[Stored data entries]

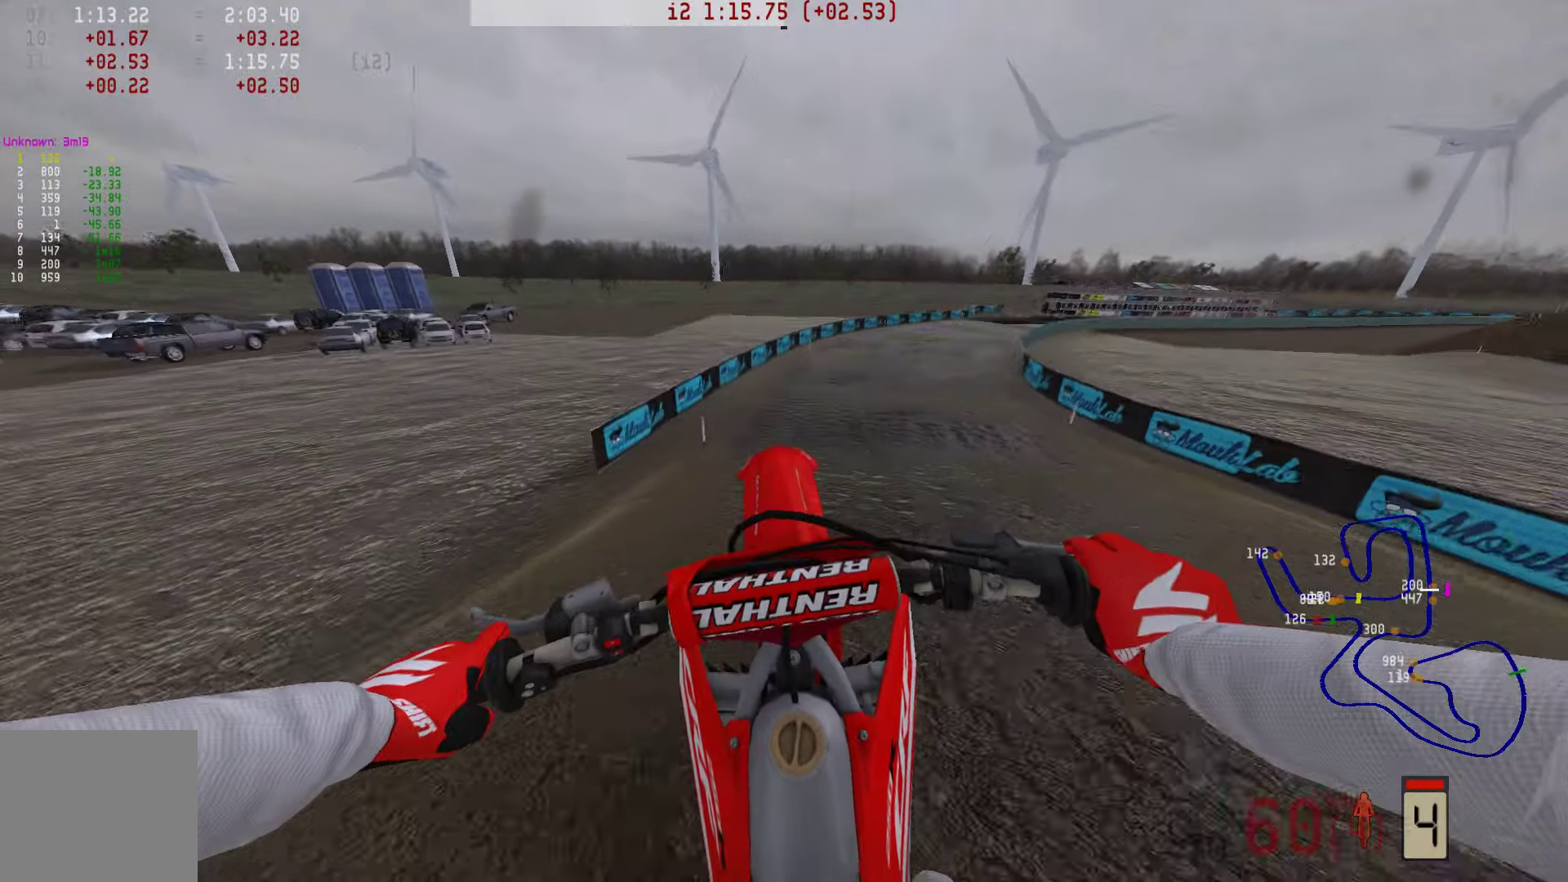
{"dt_ms": 989, "buttons": ["R2"], "left_stick": "right", "right_stick": "down"}
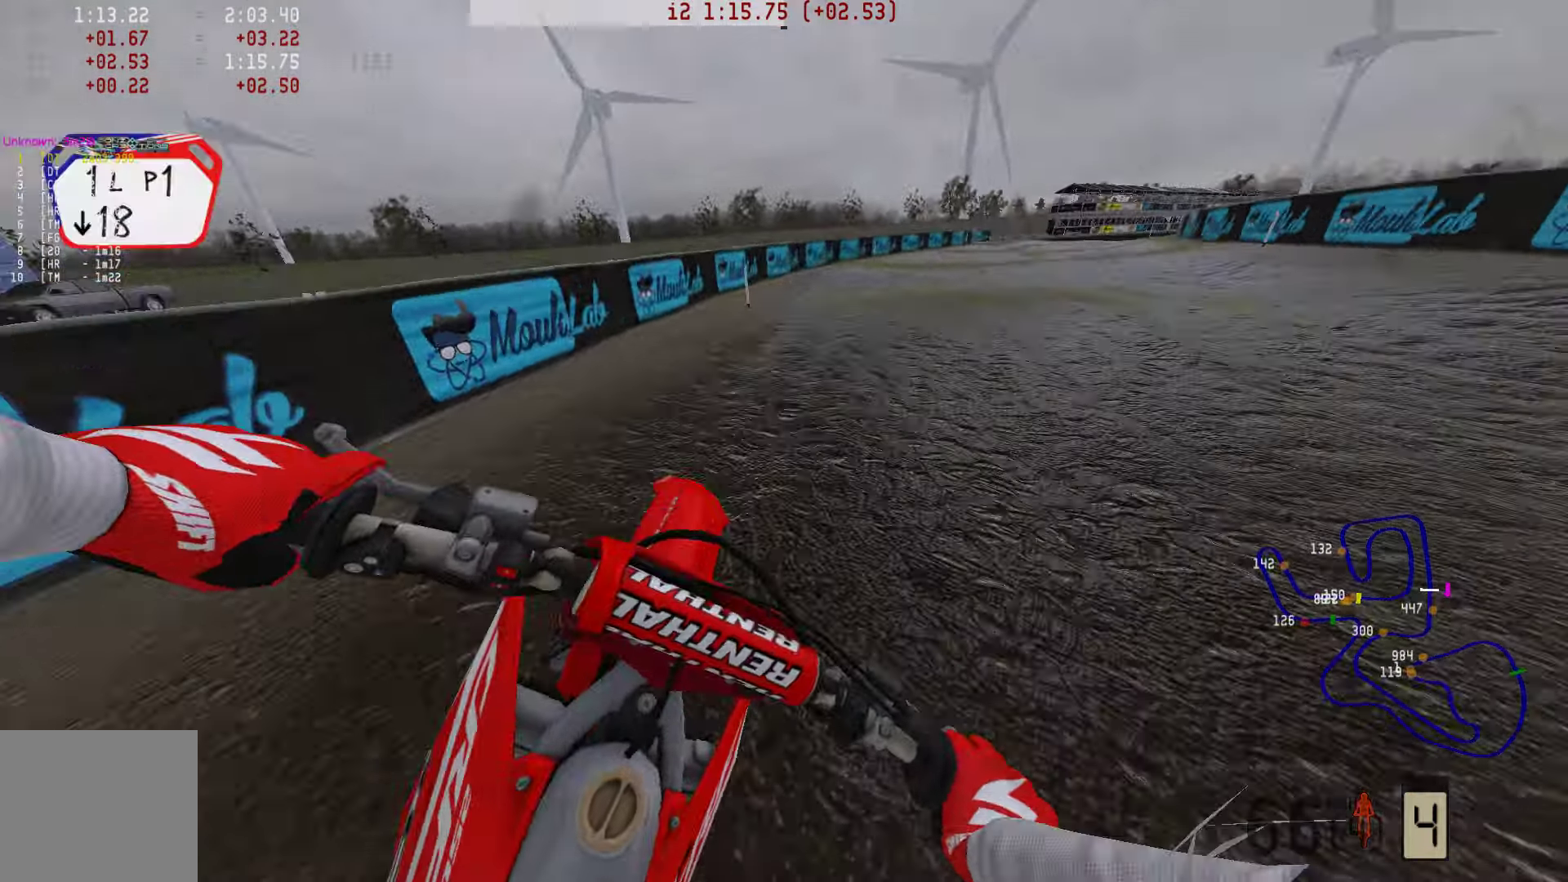
{"dt_ms": 506, "buttons": ["R2"], "left_stick": "right", "right_stick": "down", "events": []}
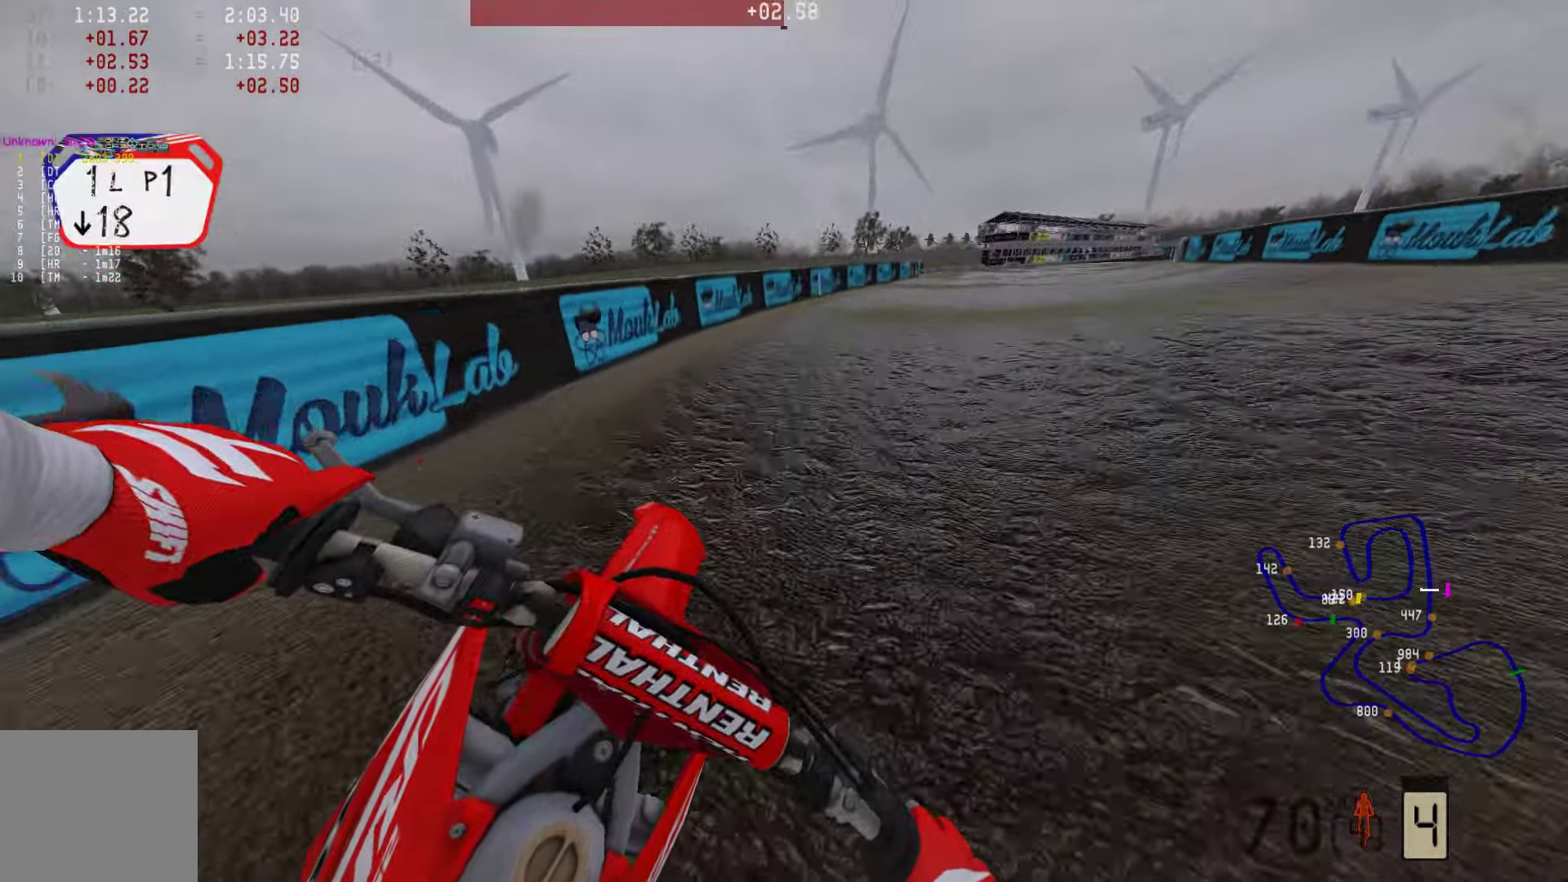
{"dt_ms": 505, "buttons": ["R2"], "left_stick": "right", "right_stick": "down", "events": []}
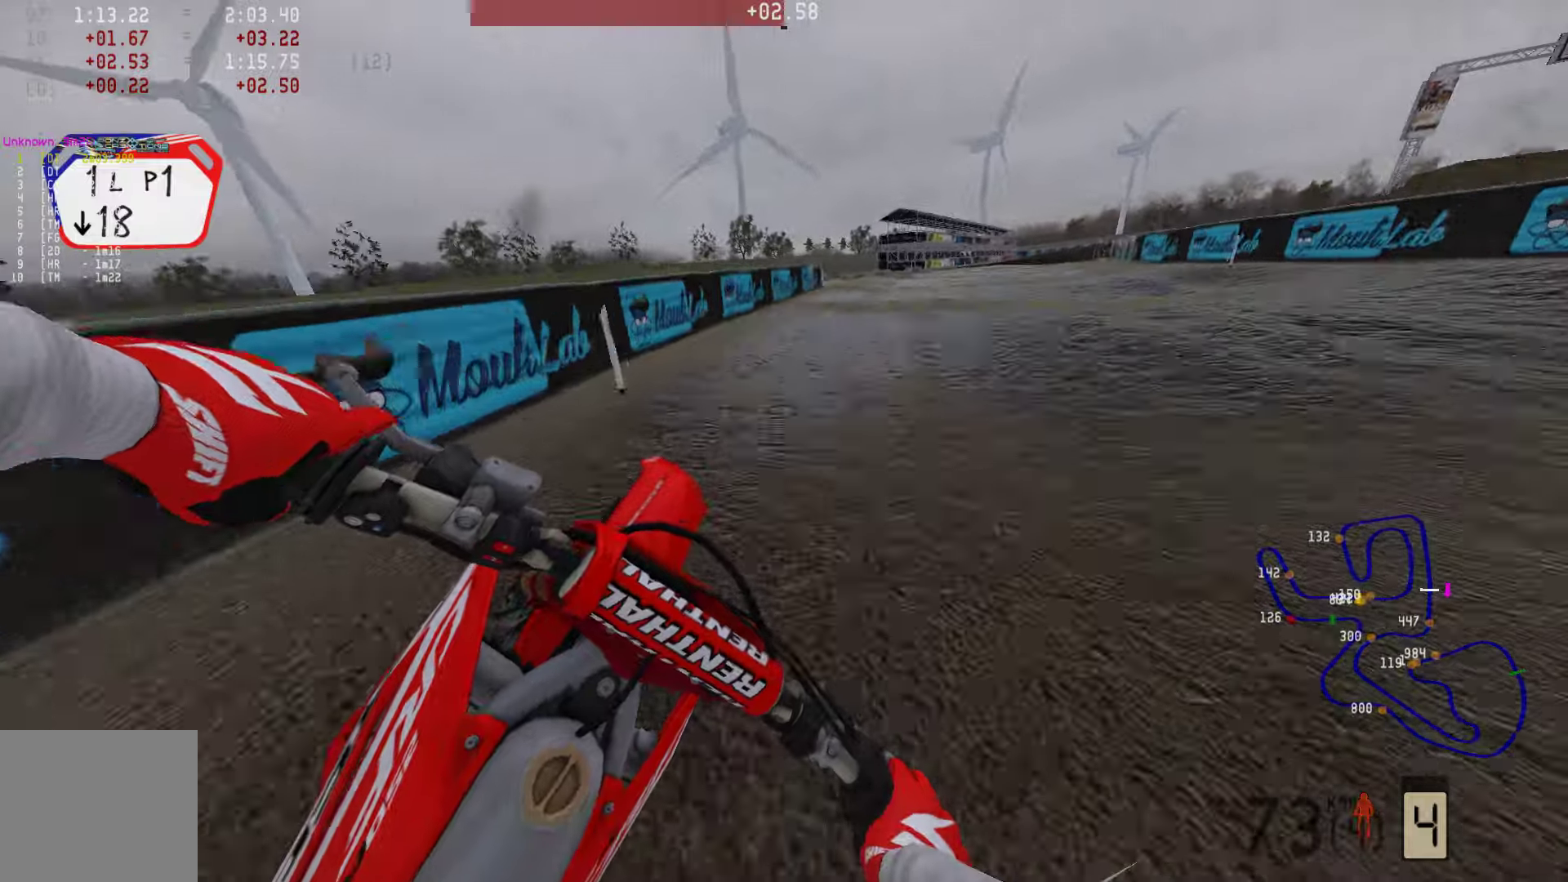
{"dt_ms": 484, "buttons": ["R2"], "left_stick": "right", "right_stick": "down", "events": []}
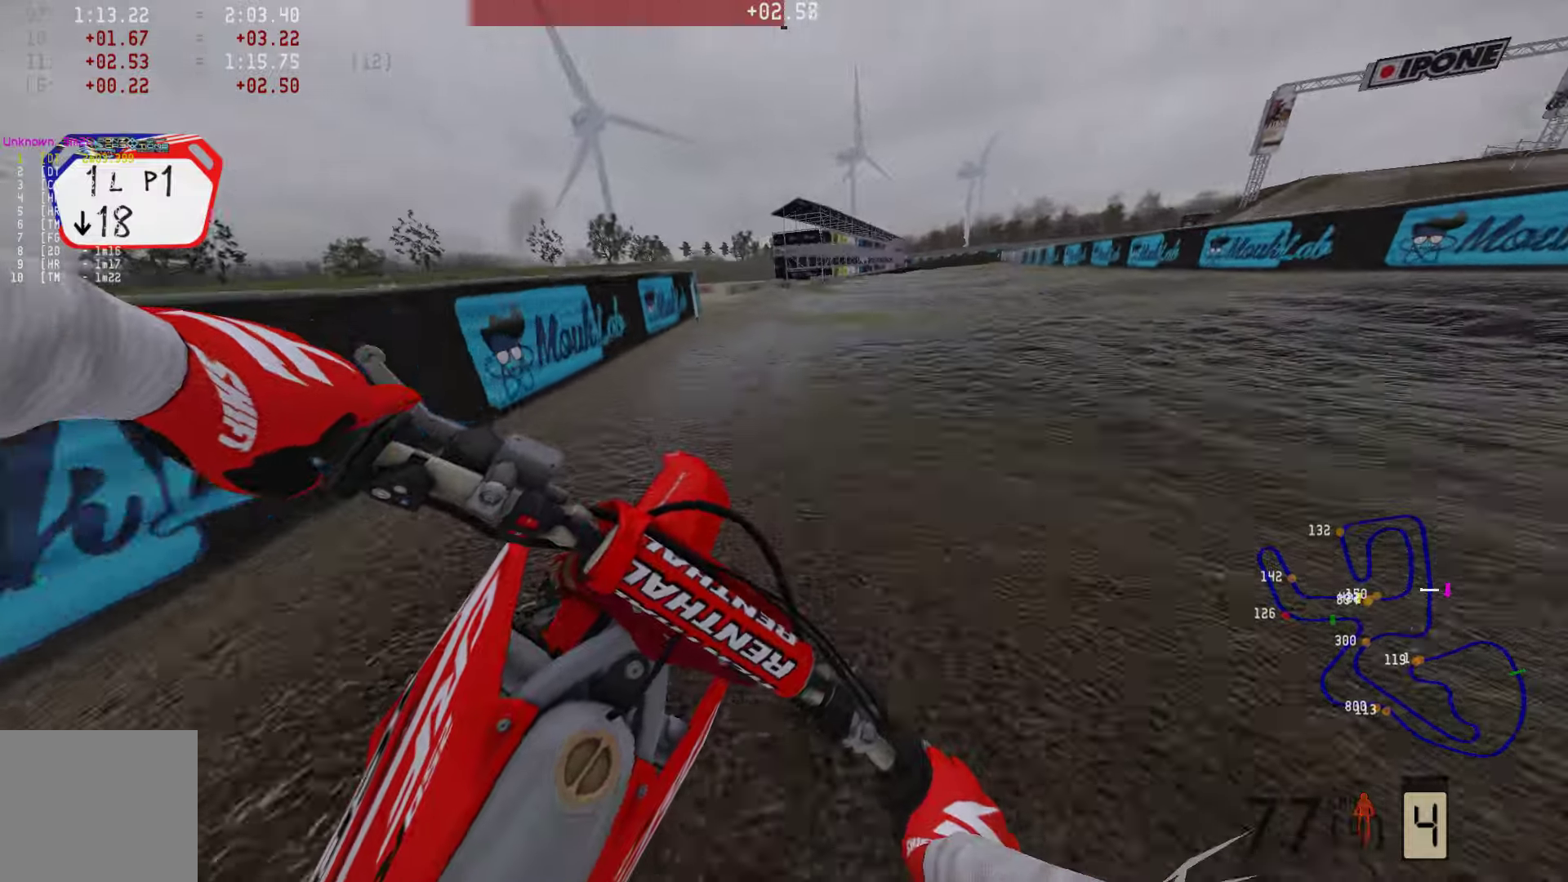
{"dt_ms": 506, "buttons": ["R2"], "left_stick": "center", "right_stick": "down", "events": [[506, "left_stick", "center"]]}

Prompt:
Copy all records exactly, no images.

Your response:
{"dt_ms": 989, "buttons": ["R2"], "left_stick": "right", "right_stick": "down"}
{"dt_ms": 506, "buttons": ["R2"], "left_stick": "right", "right_stick": "down", "events": []}
{"dt_ms": 505, "buttons": ["R2"], "left_stick": "right", "right_stick": "down", "events": []}
{"dt_ms": 484, "buttons": ["R2"], "left_stick": "right", "right_stick": "down", "events": []}
{"dt_ms": 506, "buttons": ["R2"], "left_stick": "center", "right_stick": "down", "events": [[506, "left_stick", "center"]]}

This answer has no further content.